ENUNCIADO DO EXERCÍCIO:
De acordo com o texto sobre o multiculturalismo, em qual universidade Tariq Modood é pesquisador?

TEXTO DO EXERCÍCIO:
....................

Opinião é de um dos principais estudiosos do assunto, Tariq Modood, pesquisador da Universidade de Bristol
Para o professor, o ideal de preservação total das culturas minoritárias foi um obstáculo à integração de imigrantes na Europa
Folha de São Paulo, Mundo, em 02/11/2008.
O ideal de preservação das culturas minoritárias, que, por décadas, orientou as políticas públicas em países como a Holanda, não bastou para integrar os imigrantes na Europa. A crítica não vem da direita européia, mas de Tariq Modood, pesquisador da Universidade de Bristol (Reino Unido) e um dos principais teóricos do multiculturalismo.
"Erramos ao focar no respeito à diferença sem, ao mesmo tempo, enfatizar o que temos em comum", diz o paquistanês, que esteve no Brasil na semana passada, como conferencista do Fronteiras Braskem do Pensamento. Mas ressalva: "Tudo o que deu errado é identificado com o multiculturalismo.
O que deu certo é chamado de diversidade". Em entrevista à Folha, Modood falou sobre a reação cristã à presença muçulmana e os desafios da integração na Europa e nos EUA.

....................

Dados armazenados:
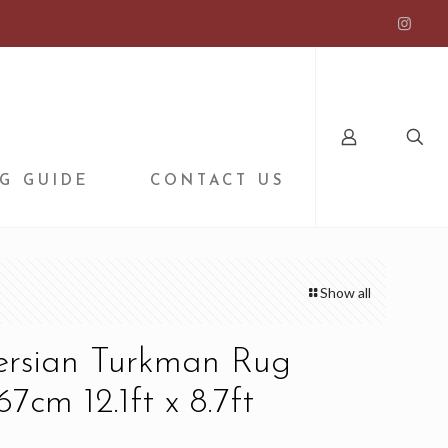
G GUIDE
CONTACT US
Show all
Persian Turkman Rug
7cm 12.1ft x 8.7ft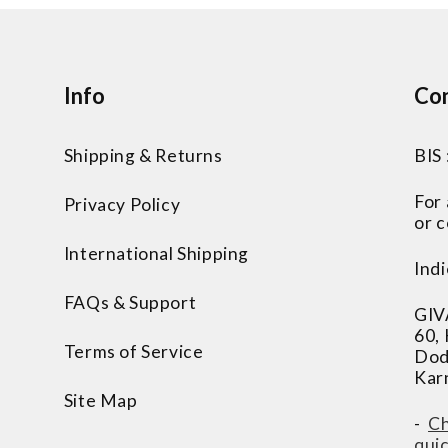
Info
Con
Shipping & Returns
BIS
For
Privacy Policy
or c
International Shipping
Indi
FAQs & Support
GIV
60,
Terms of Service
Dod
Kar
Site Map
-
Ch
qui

....................

EXERCÍCIO RESOLVIDO:
Na Universidade de Bristol, no Reino Unido.